Text indexes are meant for "word like tokens" to match, but this should not be your data. The $or does not look at nice, but it should do a much better job.

Query multiple date ranges, return only specific key in MongoDB

In Mongo, I have a documents that look like the following:
dateRange: [{
"price": "200",
"dateStart": "2014-01-01",
"dateEnd": "2014-01-30"
},
{
"price": "220",
"dateStart": "2014-02-01",
"dateEnd": "2014-02-15"
}]
Nice and simple right? Just dates and prices. Now, the tricky party I'm is how would I go about creating a query to find the dateRange that fits with 2014-01-12, and then JUST return the price after it's found instead of the entire array of dateRanges?
These dateRanges can get quite large, and I'm trying to minimize the amount of data returned (if this is possible at all with Mongo). Note, the date format I can change up if required, I was just using the above for example purposes.
Any help is appreciated, thanks!
You want to use the $elemMatch operator, which is only valid in versions 2.2 upward. You will also need to make sure you use multikey indexes.
edit: To be clear you will also have to use the $elemMatch find operator as pointed out in comment below.
This being said, I agree with the gist of comment by mnemosyn. It would be better to have each element of the array represented as a single document.
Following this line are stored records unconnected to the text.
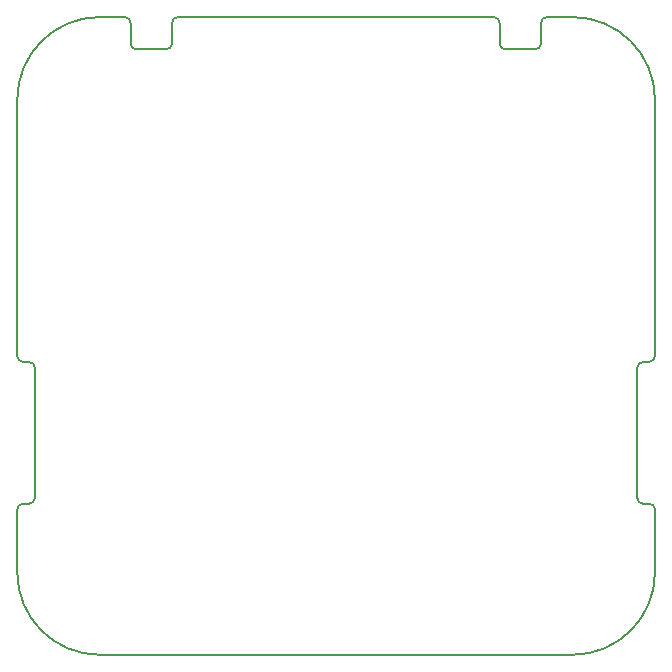
<source format=gbr>
%TF.GenerationSoftware,KiCad,Pcbnew,(5.1.5)-3*%
%TF.CreationDate,2021-04-21T08:58:45+01:00*%
%TF.ProjectId,HT07,48543037-2e6b-4696-9361-645f70636258,rev?*%
%TF.SameCoordinates,Original*%
%TF.FileFunction,Profile,NP*%
%FSLAX46Y46*%
G04 Gerber Fmt 4.6, Leading zero omitted, Abs format (unit mm)*
G04 Created by KiCad (PCBNEW (5.1.5)-3) date 2021-04-21 08:58:45*
%MOMM*%
%LPD*%
G04 APERTURE LIST*
%ADD10C,0.200000*%
G04 APERTURE END LIST*
D10*
X136750188Y-101416393D02*
G75*
G02X137250188Y-101916393I0J-500000D01*
G01*
X92850188Y-62466393D02*
X92850188Y-60716393D01*
X90250188Y-114216393D02*
X130250188Y-114216393D01*
X83750188Y-89416393D02*
X84250188Y-89416393D01*
X136750188Y-101416393D02*
X136250188Y-101416393D01*
X136250188Y-89416393D02*
X136750188Y-89416393D01*
X96350188Y-60716393D02*
G75*
G02X96850188Y-60216393I500000J0D01*
G01*
X84750188Y-100916393D02*
G75*
G02X84250188Y-101416393I-500000J0D01*
G01*
X127600188Y-60716393D02*
G75*
G02X128100188Y-60216393I500000J0D01*
G01*
X127600188Y-62466393D02*
G75*
G02X127100188Y-62966393I-500000J0D01*
G01*
X137250188Y-107216393D02*
X137250188Y-101916393D01*
X123600188Y-60216393D02*
X96850188Y-60216393D01*
X130250188Y-60216393D02*
G75*
G02X137250188Y-67216393I0J-7000000D01*
G01*
X137250188Y-88916393D02*
X137250188Y-67216393D01*
X137250188Y-107216393D02*
G75*
G02X130250188Y-114216393I-7000000J0D01*
G01*
X84750188Y-89916393D02*
X84750188Y-100916393D01*
X84250188Y-101416393D02*
X83750188Y-101416393D01*
X124600188Y-62966393D02*
G75*
G02X124100188Y-62466393I0J500000D01*
G01*
X83250188Y-67216393D02*
G75*
G02X90250188Y-60216393I7000000J0D01*
G01*
X95850188Y-62966393D02*
X93350188Y-62966393D01*
X127100188Y-62966393D02*
X124600188Y-62966393D01*
X90250188Y-114216393D02*
G75*
G02X83250188Y-107216393I0J7000000D01*
G01*
X83250188Y-101916393D02*
X83250188Y-107216393D01*
X83250188Y-69621400D02*
X83250188Y-88916393D01*
X135750188Y-89916393D02*
G75*
G02X136250188Y-89416393I500000J0D01*
G01*
X123600188Y-60216393D02*
G75*
G02X124100188Y-60716393I0J-500000D01*
G01*
X92350188Y-60216393D02*
G75*
G02X92850188Y-60716393I0J-500000D01*
G01*
X83750188Y-89416393D02*
G75*
G02X83250188Y-88916393I0J500000D01*
G01*
X83250188Y-67216393D02*
X83250188Y-69621400D01*
X137250188Y-88916393D02*
G75*
G02X136750188Y-89416393I-500000J0D01*
G01*
X84250188Y-89416393D02*
G75*
G02X84750188Y-89916393I0J-500000D01*
G01*
X127600188Y-60716393D02*
X127600188Y-62466393D01*
X130250188Y-60216393D02*
X128100188Y-60216393D01*
X136250188Y-101416393D02*
G75*
G02X135750188Y-100916393I0J500000D01*
G01*
X93350188Y-62966393D02*
G75*
G02X92850188Y-62466393I0J500000D01*
G01*
X124100188Y-62466393D02*
X124100188Y-60716393D01*
X96350188Y-62466393D02*
G75*
G02X95850188Y-62966393I-500000J0D01*
G01*
X96350188Y-60716393D02*
X96350188Y-62466393D01*
X135750188Y-100916393D02*
X135750188Y-89916393D01*
X83250188Y-101916393D02*
G75*
G02X83750188Y-101416393I500000J0D01*
G01*
X92350188Y-60216393D02*
X90250188Y-60216393D01*
M02*

</source>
quick example of $elemMatch to demonstrate the projection. Simply add $elemMatch to the find as well.
> db.test.save ( {
_id: 1,
zipcode: 63109,
students: [
{ name: "john", school: 102, age: 10 },
{ name: "jess", school: 102, age: 11 },
{ name: "jeff", school: 108, age: 15 }
]
} );
> db.test.find( { zipcode: 63109 }, { students: { $elemMatch: { school: 102 } } } ).pretty() );
{
"_id" : 1,
"students" : [
{
"name" : "john",
"school" : 102,
"age" : 10
}
]
}
Well, the problem with that schema is that it uses large embedded arrays - this can be quite inefficient, because a mongodb query will always find a document, not a subset of an embedded object. Even if you're using a projection, mongodb will have to read the entire object internally, so if the array becomes huge, say 100k entries, that will slow things down to a halt.
Why not simply separate these array elements into documents, e.g.
{
price : 200,
productId : ObjectId("foo"), // or whatever the price refers to
dateStart : "2014-01-01",
dateEnd : "2013-01-30"
}
This way, mongodb doesn't need to pull the entire object with all prices, but only the prices that match your date range. This will minimize the amount of data transferred. You can then also use the query projection to only return the price, i.e. db.collection.find({ criteria }, {"price" : 1, "_id" : 0}).
Of course, the number of objects will increase dramatically, but efficient indexing will solve that problem. The only inefficiency induced is the duplication of the productId, which is cheaper than dealing with huge embedded arrays.
P.S: I'd suggest using actual dates (ISODate) instead of strings, even if their format is sortable.